» Task
Copy every line of the records below word for word, leaving out the pictures.

» Record set
┌──

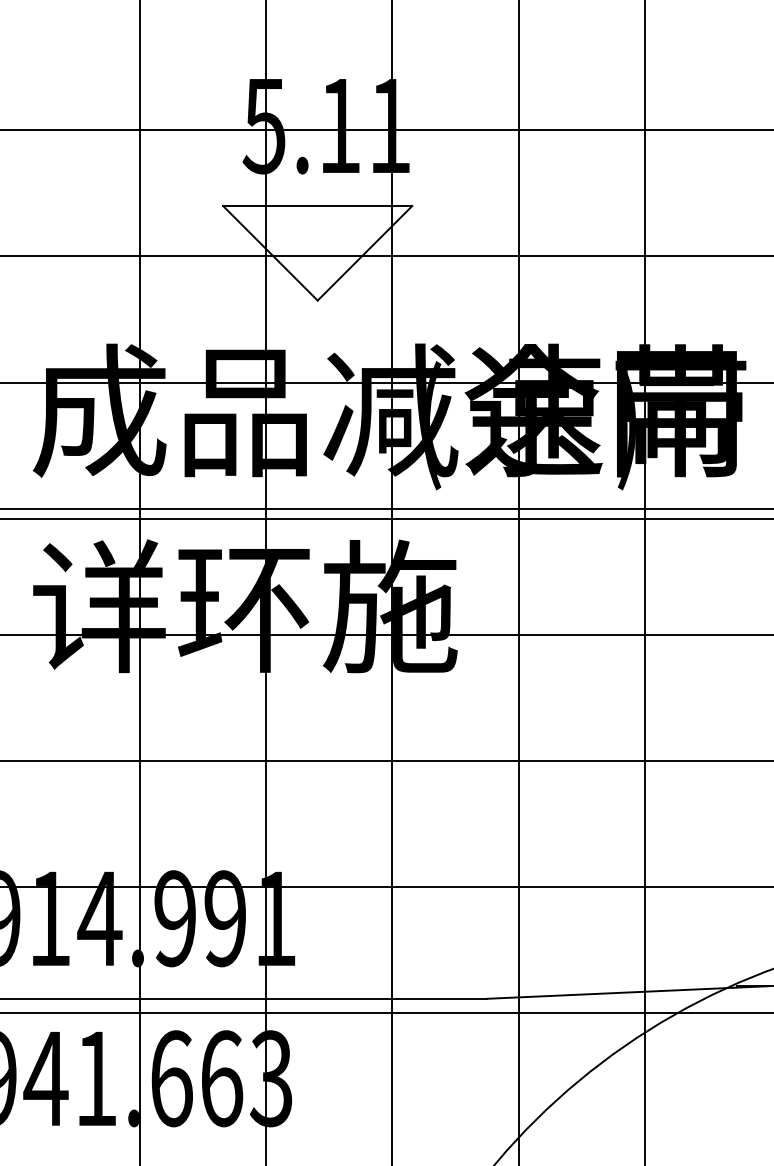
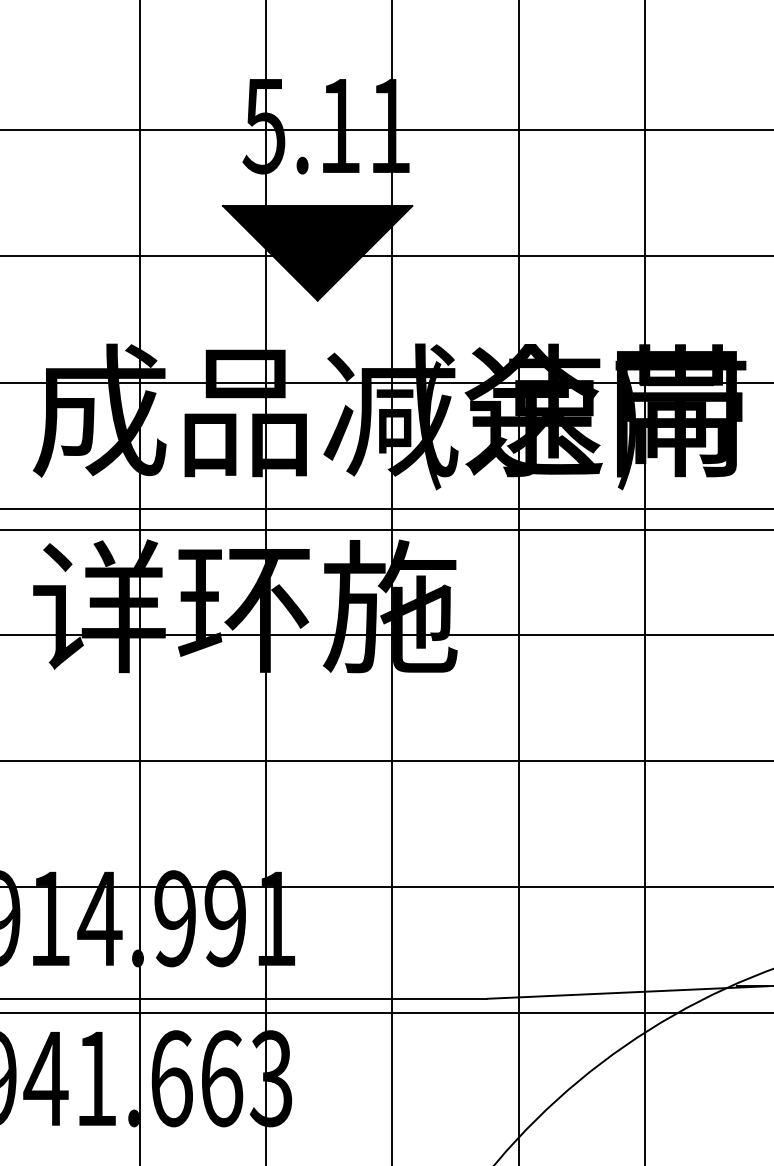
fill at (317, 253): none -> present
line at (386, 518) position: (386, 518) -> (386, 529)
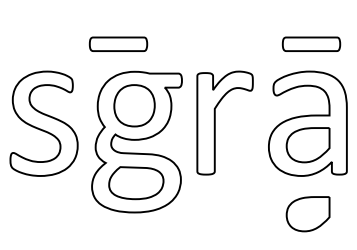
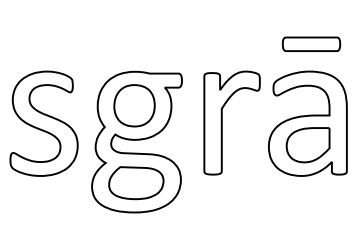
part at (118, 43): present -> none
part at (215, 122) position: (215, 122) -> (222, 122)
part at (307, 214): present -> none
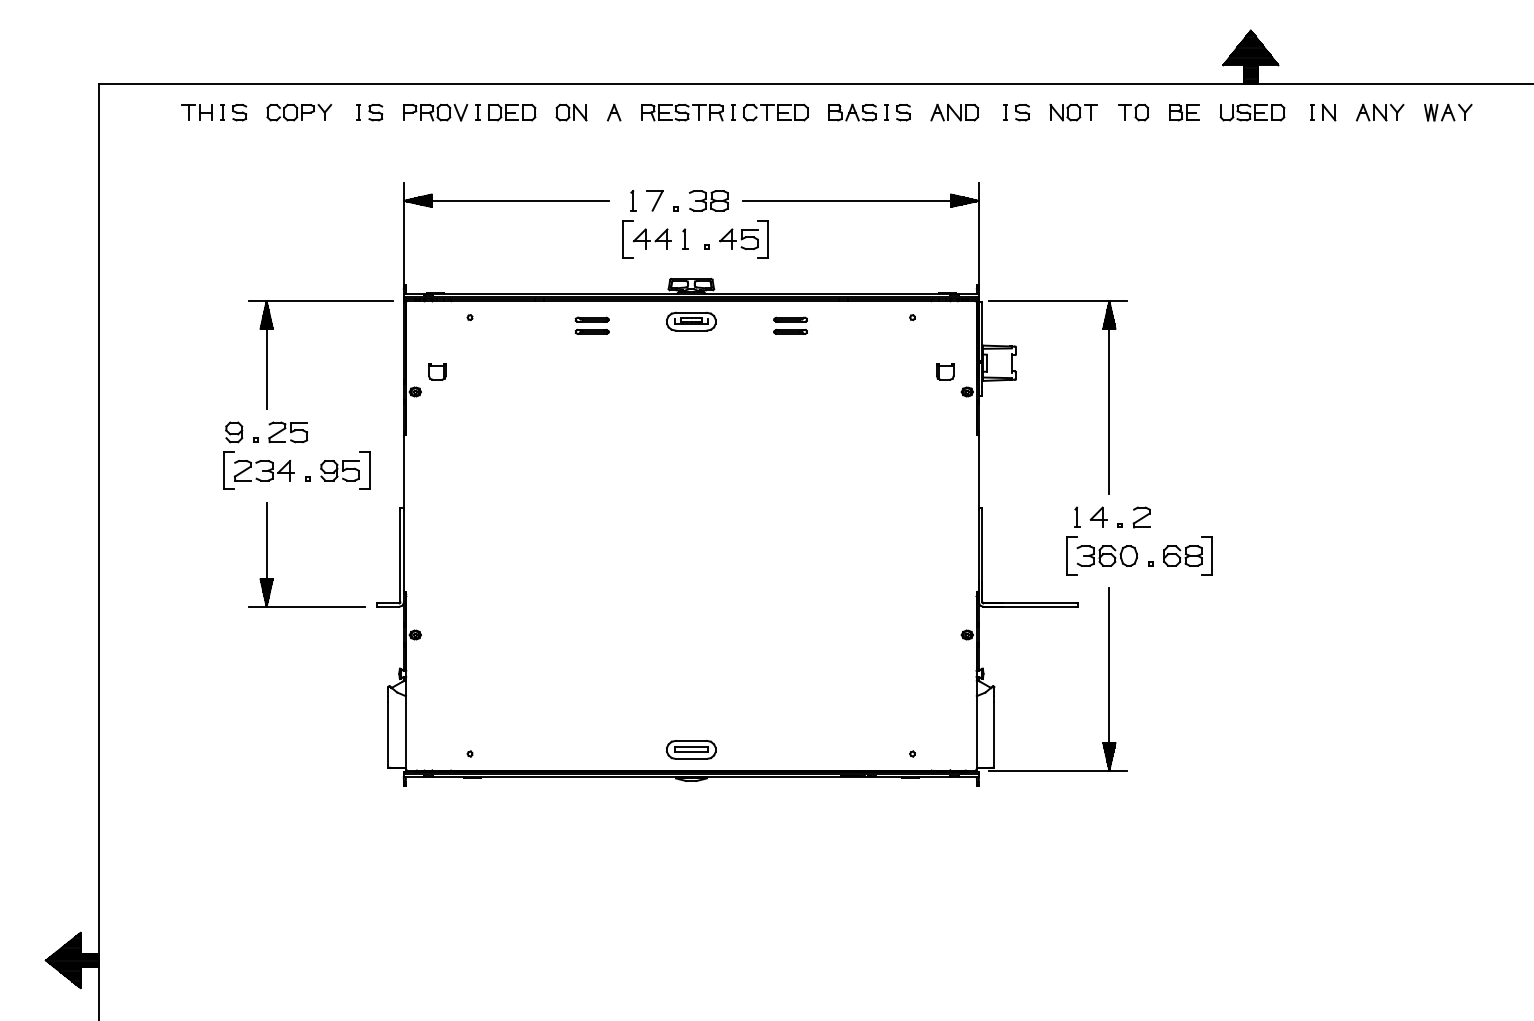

└──

» Correct answer
fill at (317, 253): none -> present
line at (386, 518) position: (386, 518) -> (386, 529)
part at (118, 43): present -> none
part at (215, 122) position: (215, 122) -> (222, 122)
part at (307, 214): present -> none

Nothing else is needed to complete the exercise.